Once you find the line with "[[Back to Model", copy it and every line after it through the end of the entries below, exactly as written.
---------- Material to process
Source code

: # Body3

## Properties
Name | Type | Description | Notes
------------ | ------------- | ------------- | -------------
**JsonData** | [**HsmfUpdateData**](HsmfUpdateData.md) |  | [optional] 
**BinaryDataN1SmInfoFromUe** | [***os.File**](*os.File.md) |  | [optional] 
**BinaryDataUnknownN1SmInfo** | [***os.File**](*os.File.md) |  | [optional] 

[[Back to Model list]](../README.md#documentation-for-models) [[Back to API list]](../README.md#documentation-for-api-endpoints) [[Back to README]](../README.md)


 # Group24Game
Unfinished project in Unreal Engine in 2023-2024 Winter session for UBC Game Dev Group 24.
--------------------
Result of this exercise:
[[Back to Model list]](../README.md#documentation-for-models) [[Back to API list]](../README.md#documentation-for-api-endpoints) [[Back to README]](../README.md)


 # Group24Game
Unfinished project in Unreal Engine in 2023-2024 Winter session for UBC Game Dev Group 24.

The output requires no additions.